The COVID-19 pandemic has initiated an unprecedented worldwide effort to characterize its evolution through the mapping of mutations of the coronavirus SARS-CoV-2. The early identification of mutations that could confer adaptive advantages to the virus, such as higher infectivity or immune evasion, is of paramount importance. However, the large number of currently available genomes precludes the efficient use of phylogeny-based methods. Here we present CoVtRec, a fast and scalable Topological Data Analysis approach for the surveillance of emerging adaptive mutations in large genomic datasets. Our method overcomes limitations of state-of-the-art phylogeny-based approaches by quantifying the potential adaptiveness of mutations merely by their topological footprint in the genome alignment, without resorting to the reconstruction of a single optimal phylogenetic tree. Analyzing millions of SARS-CoV-2 genomes from GISAID, we find a correlation between topological signals and adaptation to the human host. By leveraging the stratification by time in sequence data, our method enables the high-resolution longitudinal analysis of topological signals of adaptation. We characterize the convergent evolution of the coronavirus throughout the whole pandemic to date, report on emerging potentially adaptive mutations, and pinpoint mutations in Variants of Concern that are likely associated with positive selection. Our approach can improve the surveillance of mutations of concern and guide experimental studies.

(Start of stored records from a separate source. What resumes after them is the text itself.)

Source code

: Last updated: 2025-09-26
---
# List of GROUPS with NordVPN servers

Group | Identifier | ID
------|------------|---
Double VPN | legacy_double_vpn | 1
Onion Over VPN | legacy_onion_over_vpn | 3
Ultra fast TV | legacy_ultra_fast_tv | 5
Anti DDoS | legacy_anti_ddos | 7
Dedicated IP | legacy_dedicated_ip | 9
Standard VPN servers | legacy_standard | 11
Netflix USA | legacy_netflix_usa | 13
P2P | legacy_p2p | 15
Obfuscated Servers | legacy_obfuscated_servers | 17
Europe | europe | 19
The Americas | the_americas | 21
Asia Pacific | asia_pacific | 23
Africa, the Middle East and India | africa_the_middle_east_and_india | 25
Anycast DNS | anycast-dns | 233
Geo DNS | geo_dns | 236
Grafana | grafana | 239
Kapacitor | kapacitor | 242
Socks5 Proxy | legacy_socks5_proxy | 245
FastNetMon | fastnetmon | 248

翻译：COVID-19大流行引发了一场前所未有的全球性努力，旨在通过绘制冠状病毒SARS-CoV-2的突变图谱来表征其进化。早期识别可能赋予病毒适应性优势（例如更高传染性或免疫逃逸能力）的突变至关重要。然而，目前可用的大量基因组序列阻碍了基于系统发育方法的高效应用。本文提出CoVtRec，一种快速且可扩展的拓扑数据分析方法，用于监测大型基因组数据集中新兴的适应性突变。我们的方法通过量化突变在基因组比对中的拓扑足迹（而非重建单个最优系统发育树）来评估其潜在适应性，从而克服了现有基于系统发育方法的局限性。通过分析来自GISAID的数百万个SARS-CoV-2基因组，我们发现拓扑信号与人类宿主适应性之间存在相关性。利用序列数据在时间上的分层特性，我们的方法能够对适应性拓扑信号进行高分辨率纵向分析。我们表征了冠状病毒在整个大流行至今的趋同进化，报告了新兴且可能具有适应性的突变，并指出了关注变异株中可能与正选择相关的突变。我们的方法可改进对关注突变的监测，并为实验研究提供指导。